According to the researchers, past studies found that "the major cause of prescribing errors was physicians’ lack of essential drug and patient information at the time of ordering."
The study involved a before-after comparison in the ICU and used a coronary care unit as a control. Pharmacists made daily rounds with the residents, nurses, and attending staff, then remained in the ICU for consultations and were available on call throughout the day.
"[Success] clearly depends on the politics, the individual personality of the pharmacist and how well they communicate with the doctors and nurses. In this study, the doctors and nurses filled out a satisfaction score and they were well satisfied," says co-author David J. Cullen, MD, Chair of the Department of Anesthesiology at St. Elizabeth’s Medical Center in Boston and Professor of Anesthesiology at Tufts University School of Medicine.
During the study period, pharmacists made a total of 398 interventions, of which 366 were related to drug orders. Physicians accepted 362, or 99% of the recommendations. Nearly half were clarifications or corrections to an order. The errors found by the pharmacists included wrong doses, wrong frequencies, inappropriate choices, and duplicate therapies. In 100 instances, pharmacists provided drug use information. They recommended alternative therapies in 47 cases, and several times identified potential problems with drug interactions and allergies.
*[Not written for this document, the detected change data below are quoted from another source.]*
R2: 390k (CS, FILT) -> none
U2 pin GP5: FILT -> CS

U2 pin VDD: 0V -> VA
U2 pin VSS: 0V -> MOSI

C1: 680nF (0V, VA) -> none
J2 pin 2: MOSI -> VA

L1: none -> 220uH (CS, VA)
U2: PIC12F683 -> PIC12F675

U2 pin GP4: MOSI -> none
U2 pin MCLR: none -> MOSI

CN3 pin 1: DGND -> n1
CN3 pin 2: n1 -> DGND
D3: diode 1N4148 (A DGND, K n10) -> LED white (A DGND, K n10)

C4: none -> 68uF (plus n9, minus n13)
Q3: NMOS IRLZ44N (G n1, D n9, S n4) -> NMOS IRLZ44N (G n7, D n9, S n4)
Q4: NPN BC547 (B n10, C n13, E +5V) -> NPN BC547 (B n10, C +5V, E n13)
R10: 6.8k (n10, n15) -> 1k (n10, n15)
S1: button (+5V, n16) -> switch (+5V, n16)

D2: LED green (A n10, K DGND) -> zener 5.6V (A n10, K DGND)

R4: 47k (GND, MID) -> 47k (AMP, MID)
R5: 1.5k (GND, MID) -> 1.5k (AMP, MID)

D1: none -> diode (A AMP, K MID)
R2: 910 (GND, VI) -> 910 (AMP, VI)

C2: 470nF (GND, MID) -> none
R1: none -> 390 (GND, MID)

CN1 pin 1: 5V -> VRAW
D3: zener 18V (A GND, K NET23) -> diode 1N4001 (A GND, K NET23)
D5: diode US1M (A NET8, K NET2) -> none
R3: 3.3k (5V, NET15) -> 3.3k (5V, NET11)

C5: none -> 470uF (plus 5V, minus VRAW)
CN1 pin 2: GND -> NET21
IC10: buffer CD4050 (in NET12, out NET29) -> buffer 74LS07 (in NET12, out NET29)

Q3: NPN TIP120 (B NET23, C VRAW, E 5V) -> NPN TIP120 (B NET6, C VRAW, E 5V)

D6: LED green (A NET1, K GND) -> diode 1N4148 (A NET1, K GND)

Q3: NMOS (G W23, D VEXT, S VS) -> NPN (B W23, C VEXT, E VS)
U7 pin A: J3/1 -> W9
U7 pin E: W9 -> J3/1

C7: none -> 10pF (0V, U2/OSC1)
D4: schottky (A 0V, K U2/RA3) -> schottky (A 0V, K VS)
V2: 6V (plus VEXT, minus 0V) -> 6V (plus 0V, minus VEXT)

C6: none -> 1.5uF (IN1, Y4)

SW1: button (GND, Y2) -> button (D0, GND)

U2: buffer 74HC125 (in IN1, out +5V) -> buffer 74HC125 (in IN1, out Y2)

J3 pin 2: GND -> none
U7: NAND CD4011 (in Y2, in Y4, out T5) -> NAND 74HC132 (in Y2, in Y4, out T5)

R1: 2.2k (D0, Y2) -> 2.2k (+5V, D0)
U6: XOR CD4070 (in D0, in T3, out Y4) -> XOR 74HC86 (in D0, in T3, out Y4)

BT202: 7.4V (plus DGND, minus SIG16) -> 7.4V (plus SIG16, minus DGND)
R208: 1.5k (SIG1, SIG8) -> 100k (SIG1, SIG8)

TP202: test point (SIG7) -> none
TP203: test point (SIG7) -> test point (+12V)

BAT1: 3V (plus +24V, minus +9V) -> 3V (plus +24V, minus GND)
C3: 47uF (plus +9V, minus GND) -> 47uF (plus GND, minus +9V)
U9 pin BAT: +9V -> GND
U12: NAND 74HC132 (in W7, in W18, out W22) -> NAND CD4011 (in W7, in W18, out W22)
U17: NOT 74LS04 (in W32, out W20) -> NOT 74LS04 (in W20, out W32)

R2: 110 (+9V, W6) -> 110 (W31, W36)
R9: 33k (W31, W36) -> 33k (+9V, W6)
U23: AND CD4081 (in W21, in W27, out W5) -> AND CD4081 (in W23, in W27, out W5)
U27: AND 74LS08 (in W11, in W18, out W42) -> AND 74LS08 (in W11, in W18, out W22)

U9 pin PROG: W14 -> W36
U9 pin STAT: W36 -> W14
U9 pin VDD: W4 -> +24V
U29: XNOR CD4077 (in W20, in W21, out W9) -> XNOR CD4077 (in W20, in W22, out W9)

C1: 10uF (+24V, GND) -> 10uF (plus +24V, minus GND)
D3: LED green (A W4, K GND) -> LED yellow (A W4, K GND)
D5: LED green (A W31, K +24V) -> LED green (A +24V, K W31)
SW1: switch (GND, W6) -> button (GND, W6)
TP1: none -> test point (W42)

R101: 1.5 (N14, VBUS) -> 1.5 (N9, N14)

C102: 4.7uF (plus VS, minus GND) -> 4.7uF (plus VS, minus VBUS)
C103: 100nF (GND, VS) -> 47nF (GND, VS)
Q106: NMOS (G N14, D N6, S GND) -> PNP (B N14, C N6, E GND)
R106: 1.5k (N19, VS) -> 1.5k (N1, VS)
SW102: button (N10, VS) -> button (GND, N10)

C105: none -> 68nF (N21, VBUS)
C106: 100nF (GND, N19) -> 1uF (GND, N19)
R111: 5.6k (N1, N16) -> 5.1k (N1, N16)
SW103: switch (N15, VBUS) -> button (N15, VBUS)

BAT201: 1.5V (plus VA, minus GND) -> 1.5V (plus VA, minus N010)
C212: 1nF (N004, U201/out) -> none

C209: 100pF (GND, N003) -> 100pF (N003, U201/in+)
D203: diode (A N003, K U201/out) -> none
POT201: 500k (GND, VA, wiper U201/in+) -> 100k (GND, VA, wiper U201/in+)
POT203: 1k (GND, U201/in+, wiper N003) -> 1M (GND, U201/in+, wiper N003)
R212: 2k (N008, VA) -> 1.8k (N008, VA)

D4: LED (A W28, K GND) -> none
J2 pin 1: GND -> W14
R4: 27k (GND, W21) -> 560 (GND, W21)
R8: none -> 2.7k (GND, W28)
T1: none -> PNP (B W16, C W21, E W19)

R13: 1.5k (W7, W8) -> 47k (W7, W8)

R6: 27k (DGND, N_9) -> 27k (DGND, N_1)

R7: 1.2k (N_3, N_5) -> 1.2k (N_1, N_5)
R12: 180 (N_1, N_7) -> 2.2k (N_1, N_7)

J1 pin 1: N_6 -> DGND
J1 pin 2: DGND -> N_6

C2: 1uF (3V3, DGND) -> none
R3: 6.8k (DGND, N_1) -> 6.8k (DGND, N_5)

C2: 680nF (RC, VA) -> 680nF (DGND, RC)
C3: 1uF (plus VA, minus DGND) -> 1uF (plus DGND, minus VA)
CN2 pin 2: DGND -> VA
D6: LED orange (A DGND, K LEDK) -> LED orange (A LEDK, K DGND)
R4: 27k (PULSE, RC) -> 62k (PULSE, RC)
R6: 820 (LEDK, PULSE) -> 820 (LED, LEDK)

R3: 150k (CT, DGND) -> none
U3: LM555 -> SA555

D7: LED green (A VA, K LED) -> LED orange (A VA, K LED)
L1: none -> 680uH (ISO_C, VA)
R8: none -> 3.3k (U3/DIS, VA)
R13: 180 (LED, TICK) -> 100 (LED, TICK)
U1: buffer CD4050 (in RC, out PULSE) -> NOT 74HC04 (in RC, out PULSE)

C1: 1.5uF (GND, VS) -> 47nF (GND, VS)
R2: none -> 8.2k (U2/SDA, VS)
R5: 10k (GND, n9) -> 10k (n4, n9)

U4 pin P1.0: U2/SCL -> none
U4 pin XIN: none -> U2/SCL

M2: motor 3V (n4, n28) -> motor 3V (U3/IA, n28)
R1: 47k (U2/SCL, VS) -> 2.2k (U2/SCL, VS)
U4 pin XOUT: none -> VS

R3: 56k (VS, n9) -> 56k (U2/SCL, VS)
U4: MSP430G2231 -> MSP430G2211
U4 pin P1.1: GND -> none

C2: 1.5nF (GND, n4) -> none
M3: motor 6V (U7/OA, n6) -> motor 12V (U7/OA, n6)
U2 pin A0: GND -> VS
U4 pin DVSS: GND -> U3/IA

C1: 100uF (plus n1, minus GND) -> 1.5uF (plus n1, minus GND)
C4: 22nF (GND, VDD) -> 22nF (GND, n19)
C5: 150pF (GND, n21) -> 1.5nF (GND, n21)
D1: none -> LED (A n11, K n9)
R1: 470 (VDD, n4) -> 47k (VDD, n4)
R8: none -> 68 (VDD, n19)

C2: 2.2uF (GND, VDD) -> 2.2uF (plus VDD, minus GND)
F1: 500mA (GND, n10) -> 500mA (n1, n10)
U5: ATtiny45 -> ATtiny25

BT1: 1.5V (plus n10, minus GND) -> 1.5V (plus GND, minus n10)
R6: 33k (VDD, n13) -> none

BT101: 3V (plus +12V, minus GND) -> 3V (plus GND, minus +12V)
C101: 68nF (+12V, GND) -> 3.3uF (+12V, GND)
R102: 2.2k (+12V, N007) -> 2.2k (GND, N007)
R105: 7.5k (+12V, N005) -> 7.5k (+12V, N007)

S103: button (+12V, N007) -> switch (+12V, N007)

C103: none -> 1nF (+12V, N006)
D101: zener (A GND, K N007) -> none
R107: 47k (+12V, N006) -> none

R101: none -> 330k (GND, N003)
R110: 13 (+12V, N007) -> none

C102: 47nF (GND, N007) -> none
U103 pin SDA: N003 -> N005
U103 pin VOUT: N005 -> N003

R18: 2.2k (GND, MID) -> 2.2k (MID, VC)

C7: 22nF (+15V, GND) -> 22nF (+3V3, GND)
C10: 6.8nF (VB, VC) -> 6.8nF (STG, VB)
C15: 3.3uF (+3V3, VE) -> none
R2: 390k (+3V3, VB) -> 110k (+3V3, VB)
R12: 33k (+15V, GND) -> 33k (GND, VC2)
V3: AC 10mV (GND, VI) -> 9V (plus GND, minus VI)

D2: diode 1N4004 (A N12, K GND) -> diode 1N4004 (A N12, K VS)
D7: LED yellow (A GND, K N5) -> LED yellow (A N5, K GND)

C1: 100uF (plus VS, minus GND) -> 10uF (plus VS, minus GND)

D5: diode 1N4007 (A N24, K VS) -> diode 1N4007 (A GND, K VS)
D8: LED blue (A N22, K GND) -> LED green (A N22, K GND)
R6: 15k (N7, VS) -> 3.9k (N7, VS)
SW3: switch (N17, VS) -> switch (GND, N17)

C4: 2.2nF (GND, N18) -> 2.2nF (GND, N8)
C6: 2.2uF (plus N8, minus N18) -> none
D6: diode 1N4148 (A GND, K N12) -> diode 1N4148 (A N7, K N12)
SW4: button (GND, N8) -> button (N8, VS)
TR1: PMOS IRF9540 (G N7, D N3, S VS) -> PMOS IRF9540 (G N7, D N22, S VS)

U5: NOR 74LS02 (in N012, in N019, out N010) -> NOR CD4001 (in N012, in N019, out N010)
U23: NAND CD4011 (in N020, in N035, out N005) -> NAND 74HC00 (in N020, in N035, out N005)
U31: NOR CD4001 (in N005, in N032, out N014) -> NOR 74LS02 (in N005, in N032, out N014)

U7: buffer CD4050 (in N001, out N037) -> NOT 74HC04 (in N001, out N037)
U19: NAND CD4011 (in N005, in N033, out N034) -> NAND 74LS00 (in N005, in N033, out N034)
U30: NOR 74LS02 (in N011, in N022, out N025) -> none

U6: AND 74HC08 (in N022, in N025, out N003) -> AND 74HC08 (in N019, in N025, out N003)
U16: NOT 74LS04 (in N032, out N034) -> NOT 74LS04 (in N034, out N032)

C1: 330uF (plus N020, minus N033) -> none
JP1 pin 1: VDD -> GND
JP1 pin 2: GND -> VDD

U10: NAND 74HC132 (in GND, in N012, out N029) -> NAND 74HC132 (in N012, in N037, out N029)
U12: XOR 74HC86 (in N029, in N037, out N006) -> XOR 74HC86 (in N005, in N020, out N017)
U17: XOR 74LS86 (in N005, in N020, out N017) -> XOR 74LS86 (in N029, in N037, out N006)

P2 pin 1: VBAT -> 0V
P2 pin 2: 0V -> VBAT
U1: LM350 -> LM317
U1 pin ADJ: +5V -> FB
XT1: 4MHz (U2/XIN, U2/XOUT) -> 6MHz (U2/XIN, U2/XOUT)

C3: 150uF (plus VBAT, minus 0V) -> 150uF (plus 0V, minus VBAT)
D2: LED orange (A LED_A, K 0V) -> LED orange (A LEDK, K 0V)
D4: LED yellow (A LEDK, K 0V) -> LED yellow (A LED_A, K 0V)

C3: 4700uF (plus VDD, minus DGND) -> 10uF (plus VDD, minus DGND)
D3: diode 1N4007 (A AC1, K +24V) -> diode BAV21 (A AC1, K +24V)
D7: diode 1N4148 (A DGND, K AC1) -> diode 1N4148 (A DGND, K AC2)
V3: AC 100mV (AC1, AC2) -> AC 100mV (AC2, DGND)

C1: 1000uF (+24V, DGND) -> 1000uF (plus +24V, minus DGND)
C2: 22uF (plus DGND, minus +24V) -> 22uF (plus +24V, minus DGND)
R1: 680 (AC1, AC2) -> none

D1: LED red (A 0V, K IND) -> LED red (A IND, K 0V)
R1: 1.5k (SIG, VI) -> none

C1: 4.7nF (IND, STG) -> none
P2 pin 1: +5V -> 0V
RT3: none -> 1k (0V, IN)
Overall, the study found that the rate of adverse drug events caused by prescribing errors was reduced by 66% during the six months pharmacists were involved. In the control unit, there was essentially no change in the rate of medication errors during the same period of time.
The authors concluded: "The participation of a pharmacist on rounds with the medical team in an ICU is a powerful means of reducing the risk of adverse drug events caused by prescribing errors." They wrote that computerized physician order entry also can significantly reduce the rate of serious medication errors. But since most hospitals do not use this technology, they say, "The incorporation of a pharmacist into the patient care team is a more feasible alternative . . . especially in units with high medication use."
Cullen also notes the practicality of a pharmacist on rounds, which on average, required three hours each day to complete. "There are clinical pharmacists at many hospitals who have a great deal of knowledge and are not used by physicians as they should be. They are not as accessible as they should be. We felt that having a pharmacist would make a difference, so the pharmacy department found ways to back and fill during the course of the study."
The study was partially funded by a grant from the American Society of Health-System Pharmacists Research and Education Foundation as part of its system changes and outcomes project on adverse drug event prevention.
"Obviously, we were pleased with the results and to some degree were expecting them," says assistant program director for research Helen Waldren.
"It was interesting that, as the author’s found, pharmacists were well accepted on the team, more so after the impression by medical staff that [pharmacists] were primarily concerned with cost in their decision making, which is a mindset projected a lot onto different departments by each other these days," she says. "It’s also noteworthy that pharmacists reported that developing interpersonal relationships helped a lot on all counts."